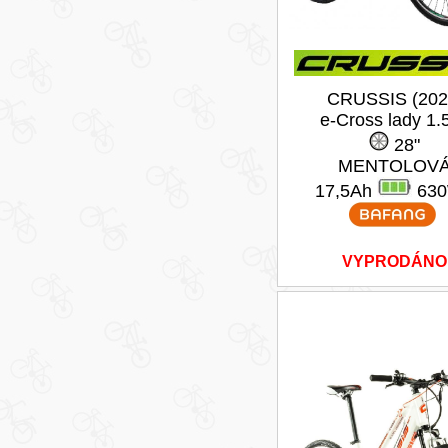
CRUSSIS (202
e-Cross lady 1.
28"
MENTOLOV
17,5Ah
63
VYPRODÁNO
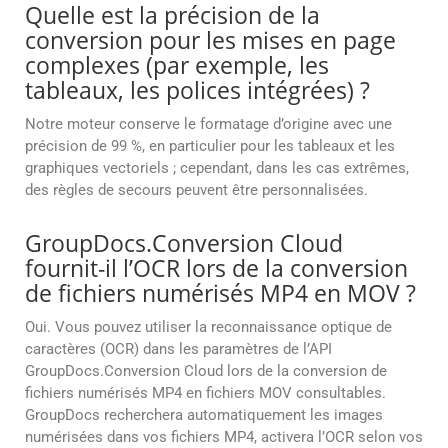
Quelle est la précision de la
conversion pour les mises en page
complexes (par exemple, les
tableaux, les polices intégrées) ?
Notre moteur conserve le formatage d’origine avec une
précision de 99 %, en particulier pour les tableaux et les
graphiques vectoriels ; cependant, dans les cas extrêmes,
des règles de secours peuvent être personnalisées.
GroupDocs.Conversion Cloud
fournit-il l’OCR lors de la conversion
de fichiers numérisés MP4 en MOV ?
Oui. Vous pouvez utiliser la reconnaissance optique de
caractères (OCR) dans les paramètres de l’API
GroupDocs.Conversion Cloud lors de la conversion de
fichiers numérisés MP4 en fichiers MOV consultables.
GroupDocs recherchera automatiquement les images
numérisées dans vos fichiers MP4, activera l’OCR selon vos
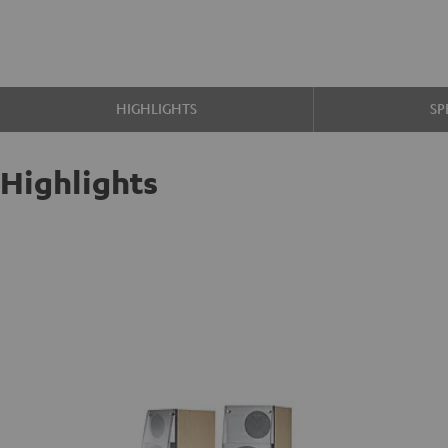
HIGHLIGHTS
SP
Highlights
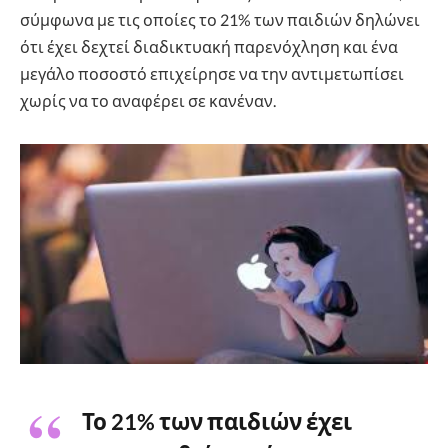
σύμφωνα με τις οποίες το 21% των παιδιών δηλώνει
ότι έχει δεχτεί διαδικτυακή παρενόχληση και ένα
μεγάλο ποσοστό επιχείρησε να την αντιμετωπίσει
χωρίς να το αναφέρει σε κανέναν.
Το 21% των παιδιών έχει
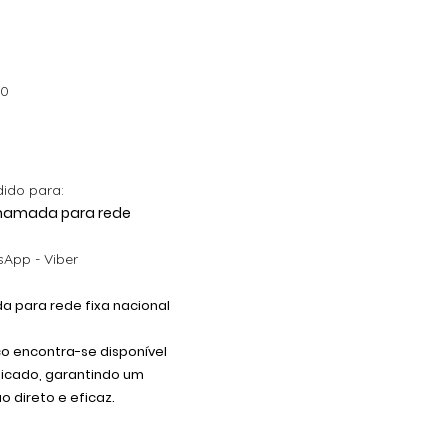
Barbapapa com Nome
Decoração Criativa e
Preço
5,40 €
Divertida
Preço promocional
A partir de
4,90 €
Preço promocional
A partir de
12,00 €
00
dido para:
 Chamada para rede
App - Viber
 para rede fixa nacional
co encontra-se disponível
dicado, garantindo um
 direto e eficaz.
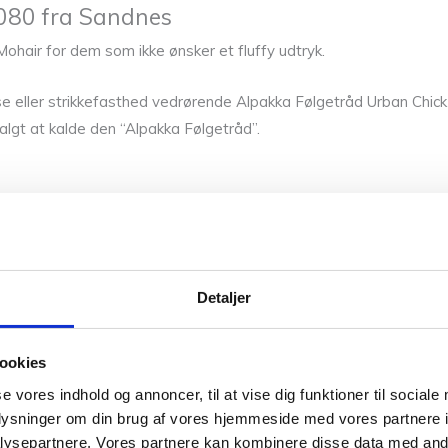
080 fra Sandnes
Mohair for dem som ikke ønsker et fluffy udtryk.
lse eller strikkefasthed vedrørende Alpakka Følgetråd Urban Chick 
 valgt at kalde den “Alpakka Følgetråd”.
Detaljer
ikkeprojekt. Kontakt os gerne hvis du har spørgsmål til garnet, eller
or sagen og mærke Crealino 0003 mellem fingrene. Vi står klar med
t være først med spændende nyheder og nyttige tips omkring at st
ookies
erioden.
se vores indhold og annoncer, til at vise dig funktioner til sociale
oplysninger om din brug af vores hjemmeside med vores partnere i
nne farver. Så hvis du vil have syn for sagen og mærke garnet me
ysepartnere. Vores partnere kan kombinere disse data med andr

========================================

▶ _Required action_
Duplicate everything from the line containing "Barbapapa com Nome" down to the end of the entries, leaving the pictures out of your answer.

▶ _Task response_
Barbapapa com Nome
Decoração Criativa e
Preço
5,40 €
Divertida
Preço promocional
A partir de
4,90 €
Preço promocional
A partir de
12,00 €
00
dido para:
 Chamada para rede
App - Viber
 para rede fixa nacional
co encontra-se disponível
dicado, garantindo um
 direto e eficaz.
080 fra Sandnes
Mohair for dem som ikke ønsker et fluffy udtryk.
lse eller strikkefasthed vedrørende Alpakka Følgetråd Urban Chick 
 valgt at kalde den “Alpakka Følgetråd”.
Detaljer
ikkeprojekt. Kontakt os gerne hvis du har spørgsmål til garnet, eller
or sagen og mærke Crealino 0003 mellem fingrene. Vi står klar med
t være først med spændende nyheder og nyttige tips omkring at st
ookies
erioden.
se vores indhold og annoncer, til at vise dig funktioner til sociale
oplysninger om din brug af vores hjemmeside med vores partnere i
nne farver. Så hvis du vil have syn for sagen og mærke garnet me
ysepartnere. Vores partnere kan kombinere disse data med andr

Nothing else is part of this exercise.